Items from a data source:
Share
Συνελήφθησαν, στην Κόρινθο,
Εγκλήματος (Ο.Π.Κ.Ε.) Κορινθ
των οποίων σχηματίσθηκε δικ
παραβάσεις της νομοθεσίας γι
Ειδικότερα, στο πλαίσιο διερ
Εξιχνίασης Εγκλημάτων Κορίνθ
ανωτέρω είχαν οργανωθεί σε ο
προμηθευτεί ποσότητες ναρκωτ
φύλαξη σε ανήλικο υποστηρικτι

Problem to work on —
Only the lines from the one with "Ειδικότερα, στο πλαίσιο διερ" to the end of the entries above belong in your answer. Retype them exactly.

Reply to the task —
Ειδικότερα, στο πλαίσιο διερ
Εξιχνίασης Εγκλημάτων Κορίνθ
ανωτέρω είχαν οργανωθεί σε ο
προμηθευτεί ποσότητες ναρκωτ
φύλαξη σε ανήλικο υποστηρικτι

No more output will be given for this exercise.